The unemployment rate now stands at 7.2% of the population, the Office for National Statistics (ONS) said.
The number of people in employment rose to a record 30.19 million, helped by a rise in the number of self-employed.
Average earnings also increased, with pay in the three months to January up 1.4% from a year earlier.
The number of employees in work fell by 60,000, but 211,000 more people were recorded as self-employed.
There was better news for young people, as the number of unemployed 16 to 24-year-olds stood at 912,000 in the three months to January, a drop of 29,000 and the lowest level since 2011.
In February, the number of people claiming Jobseeker's Allowance fell by 34,600 to 1.175 million. Over the course of a year, the number has dropped by 363,200.
Employment Minister Esther McVey said the overall fall in unemployment showed that "the growing economy is helping record numbers of people to find a job".
"The rise in employment is being fuelled by businesses and entrepreneurs across the country who are feeling increasingly confident with the improving economy," she added.
Prime Minister David Cameron tweeted: "Another significant fall in unemployment is a sign our long-term economic plan is working, providing security and chances for hard-working people."
But shadow work and pensions secretary Rachel Reeves disagreed, saying "long-term youth unemployment has doubled under David Cameron".
"It's clear tens of thousands of young people are not feeling any recovery at all," she said.
"Today's figures also show that working people facing a cost-of-living crisis and that prices are still rising faster than wages under David Cameron."
David Tinsley, an economist at BNP Paribas, said that while the employment figures were promising, there were some weak areas, pointing out that the rise in employment was down to the increase in the number of self-employed.
He also noted that the average weekly hours worked by full-time UK employees was down by 0.2%.
However, Mr Tinsley added: "The pick-up in earnings growth and a decent rise in employment, alongside falling inflation, means the prospects for real income growth are looking better.
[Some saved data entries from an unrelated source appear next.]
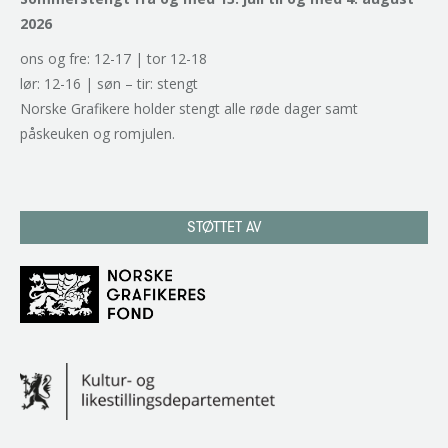
2026
ons og fre: 12-17 | tor 12-18
lør: 12-16 | søn – tir: stengt
Norske Grafikere holder stengt alle røde dager samt
påskeuken og romjulen.
STØTTET AV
That in turn can help support a more sustainable rise in consumer spending this year.
David Kern, chief economist at the British Chambers of Commerce, said that while youth unemployment had gone down, the rate was "still nearly three times the rate of unemployment as a whole".
Earnings "remain below inflation", he added.
The North East of England has the highest unemployment rate in the UK, at 9.5%. In the South East, where the rate is lowest, only 5.2% are out of work.
The unemployment rate in Scotland fell to 6.9%, in Wales it was 6.7% while in Northern Ireland it was 7.5%.
Just over 10% more men are employed than women in the UK, but the unemployment rate for men was higher than for women, with 7.4% of the male labour force out of work.
There were 159,000 fewer people employed in the public sector in December 2013, compared with the September figure. However, a large part of this reduction was due to the privatisation of Royal Mail.
The figures for unemployment in the three months to January are based on the Labour Force Survey, in which the ONS speaks to 60,000 households once a quarter, making it the country's biggest household survey.
The ONS is 95% confident that the unemployment figure is correct to plus or minus 81,000 people.
Separately, the Bank of England released the minutes from the latest meeting of its Monetary Policy Committee.
The minutes showed that all nine MPC members voted earlier this month to keep interest rates at 0.5% and to keep the programme of quantitative easing unchanged at £375bn, as expected.
The MPC noted the recovery in the UK economy was widening beyond consumer spending.
"There were initial signs that the anticipated broadening from household to business spending might have already begun," the minutes said.
"Even so, there remained some way to go to ensure that the recovery was both balanced and sustainable."